We understand the city’s hunger for density. The more spread out, the harder to provide services. We rejoice when one house has four mailboxes. Forty cents compared to 10.

Winter makes everything harder – and slower. We watch city crews fix a burst water main. We move with care. Some people shovel their walks; some don’t.

The obvious rentals, and you just know them when you see them, have walks that aren’t touched. Yet there are fancy duplexes where one person shovels only their half.

And developers? Not one under-construction house ever has a sidewalk that’s shovelled. Ever. So we walk on the road, icy but less icy.

Turn the corner and there’s a sign on a chainlink fence announcing a tree is worth $350. Except there’s no tree. The developer cut it down. Scorched earth. Icy sidewalk.

Here’s a school. Once public, it’s now a charter school. The type where parents are up at midnight refreshing their computer to get their kid admitted to kindergarten. It’s a symbol of the times for the inner city flush with school closures. The city and public school boards can’t get together to make inner city density and schools work. So more schools open in the sprawling ‘burbs in contrast to city density efforts.

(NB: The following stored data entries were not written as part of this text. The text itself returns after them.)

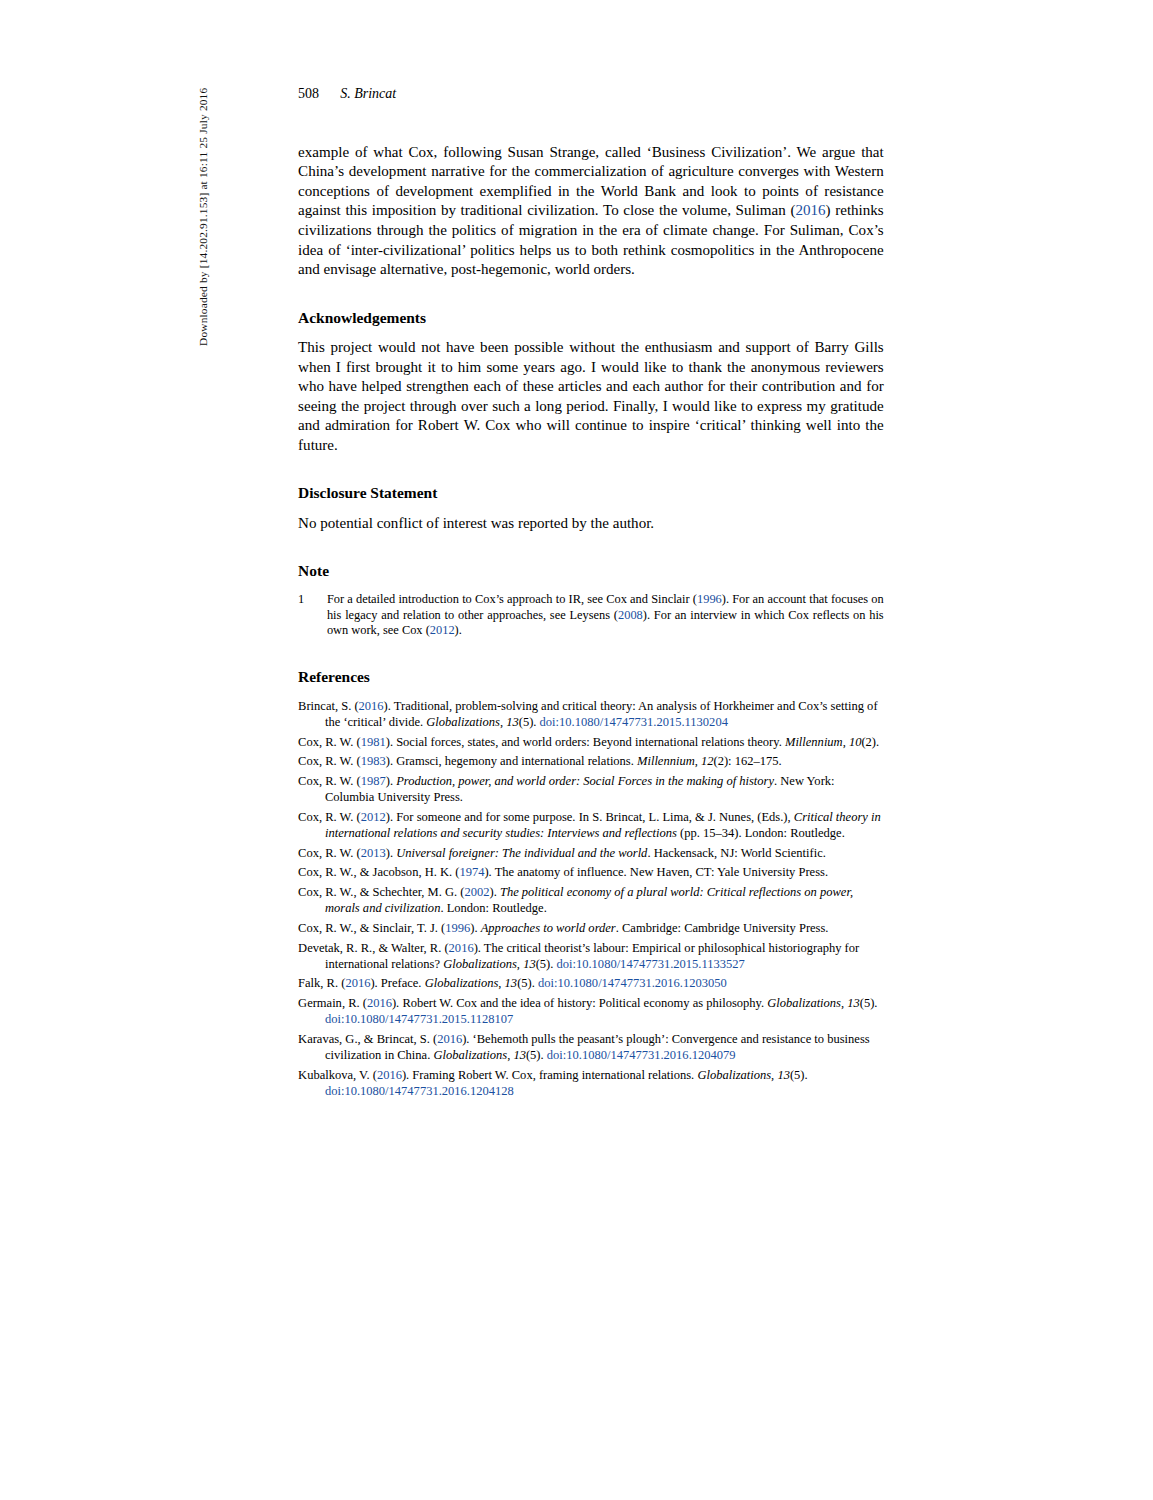Downloaded by [14.202.91.153] at 16:11 25 July 2016
508 S. Brincat
example of what Cox, following Susan Strange, called ‘Business Civilization’. We argue that China’s development narrative for the commercialization of agriculture converges with Western conceptions of development exemplified in the World Bank and look to points of resistance against this imposition by traditional civilization. To close the volume, Suliman (2016) rethinks civilizations through the politics of migration in the era of climate change. For Suliman, Cox’s idea of ‘inter-civilizational’ politics helps us to both rethink cosmopolitics in the Anthropocene and envisage alternative, post-hegemonic, world orders.
Acknowledgements
This project would not have been possible without the enthusiasm and support of Barry Gills when I first brought it to him some years ago. I would like to thank the anonymous reviewers who have helped strengthen each of these articles and each author for their contribution and for seeing the project through over such a long period. Finally, I would like to express my gratitude and admiration for Robert W. Cox who will continue to inspire ‘critical’ thinking well into the future.
Disclosure Statement
No potential conflict of interest was reported by the author.
Note
1 For a detailed introduction to Cox’s approach to IR, see Cox and Sinclair (1996). For an account that focuses on his legacy and relation to other approaches, see Leysens (2008). For an interview in which Cox reflects on his own work, see Cox (2012).
References
Brincat, S. (2016). Traditional, problem-solving and critical theory: An analysis of Horkheimer and Cox’s setting of the ‘critical’ divide. Globalizations, 13(5). doi:10.1080/14747731.2015.1130204
Cox, R. W. (1981). Social forces, states, and world orders: Beyond international relations theory. Millennium, 10(2).
Cox, R. W. (1983). Gramsci, hegemony and international relations. Millennium, 12(2): 162–175.
Cox, R. W. (1987). Production, power, and world order: Social Forces in the making of history. New York: Columbia University Press.
Cox, R. W. (2012). For someone and for some purpose. In S. Brincat, L. Lima, & J. Nunes, (Eds.), Critical theory in international relations and security studies: Interviews and reflections (pp. 15–34). London: Routledge.
Cox, R. W. (2013). Universal foreigner: The individual and the world. Hackensack, NJ: World Scientific.
Cox, R. W., & Jacobson, H. K. (1974). The anatomy of influence. New Haven, CT: Yale University Press.
Cox, R. W., & Schechter, M. G. (2002). The political economy of a plural world: Critical reflections on power, morals and civilization. London: Routledge.
Cox, R. W., & Sinclair, T. J. (1996). Approaches to world order. Cambridge: Cambridge University Press.
Devetak, R. R., & Walter, R. (2016). The critical theorist’s labour: Empirical or philosophical historiography for international relations? Globalizations, 13(5). doi:10.1080/14747731.2015.1133527
Falk, R. (2016). Preface. Globalizations, 13(5). doi:10.1080/14747731.2016.1203050
Germain, R. (2016). Robert W. Cox and the idea of history: Political economy as philosophy. Globalizations, 13(5). doi:10.1080/14747731.2015.1128107
Karavas, G., & Brincat, S. (2016). ‘Behemoth pulls the peasant’s plough’: Convergence and resistance to business civilization in China. Globalizations, 13(5). doi:10.1080/14747731.2016.1204079
Kubalkova, V. (2016). Framing Robert W. Cox, framing international relations. Globalizations, 13(5). doi:10.1080/14747731.2016.1204128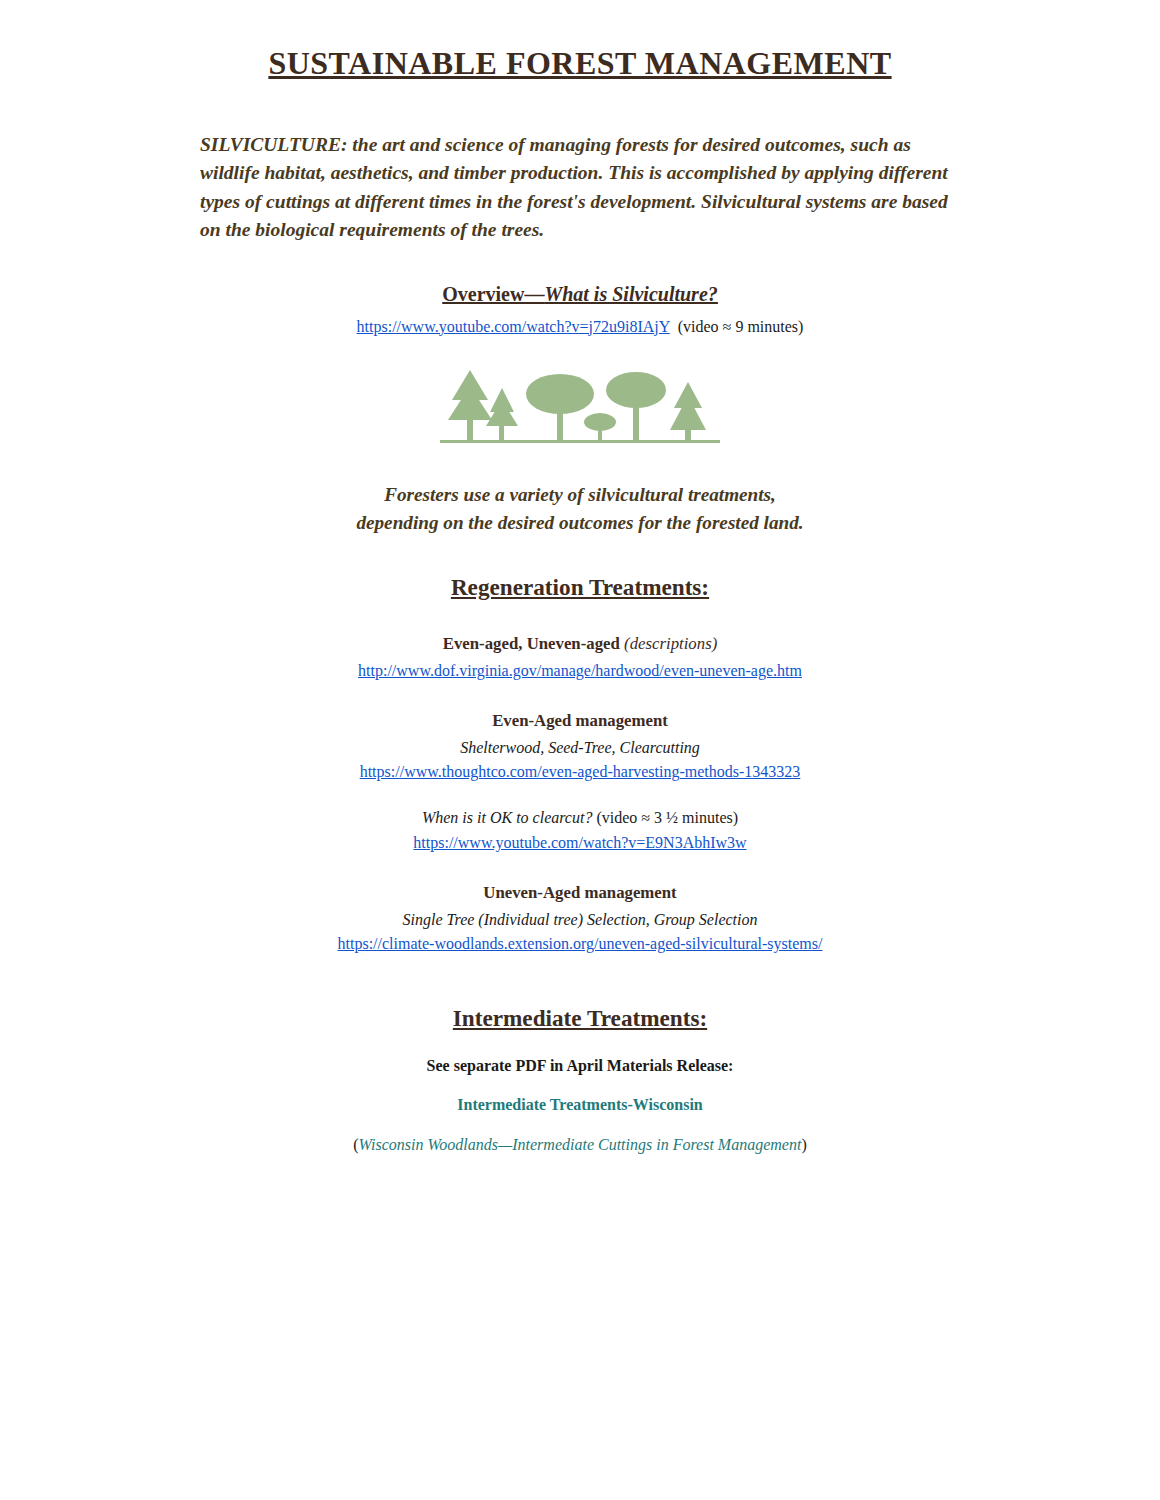SUSTAINABLE FOREST MANAGEMENT
SILVICULTURE: the art and science of managing forests for desired outcomes, such as wildlife habitat, aesthetics, and timber production. This is accomplished by applying different types of cuttings at different times in the forest's development. Silvicultural systems are based on the biological requirements of the trees.
Overview—What is Silviculture?
https://www.youtube.com/watch?v=j72u9i8IAjY (video ≈ 9 minutes)
Foresters use a variety of silvicultural treatments,
depending on the desired outcomes for the forested land.
Regeneration Treatments:
Even-aged, Uneven-aged (descriptions)
http://www.dof.virginia.gov/manage/hardwood/even-uneven-age.htm
Even-Aged management
Shelterwood, Seed-Tree, Clearcutting
https://www.thoughtco.com/even-aged-harvesting-methods-1343323
When is it OK to clearcut? (video ≈ 3 ½ minutes)
https://www.youtube.com/watch?v=E9N3AbhIw3w
Uneven-Aged management
Single Tree (Individual tree) Selection, Group Selection
https://climate-woodlands.extension.org/uneven-aged-silvicultural-systems/
Intermediate Treatments:
See separate PDF in April Materials Release:
Intermediate Treatments-Wisconsin
(Wisconsin Woodlands—Intermediate Cuttings in Forest Management)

Everywhere, ice is the enemy. It lurks under snow, and, boom, I’m down, hard on my hip. My son trips on a stair and hurts his arm. So if Canada Posties earn $20-plus an hour, more power to them.

That’s what you’ll think when the fall is yours. The category “slips, trips and falls” is their leading cause of injury.

My son quits. “I’m a kid, it’s winter and I don’t want a job.”

When the cheque comes, he owes me $30.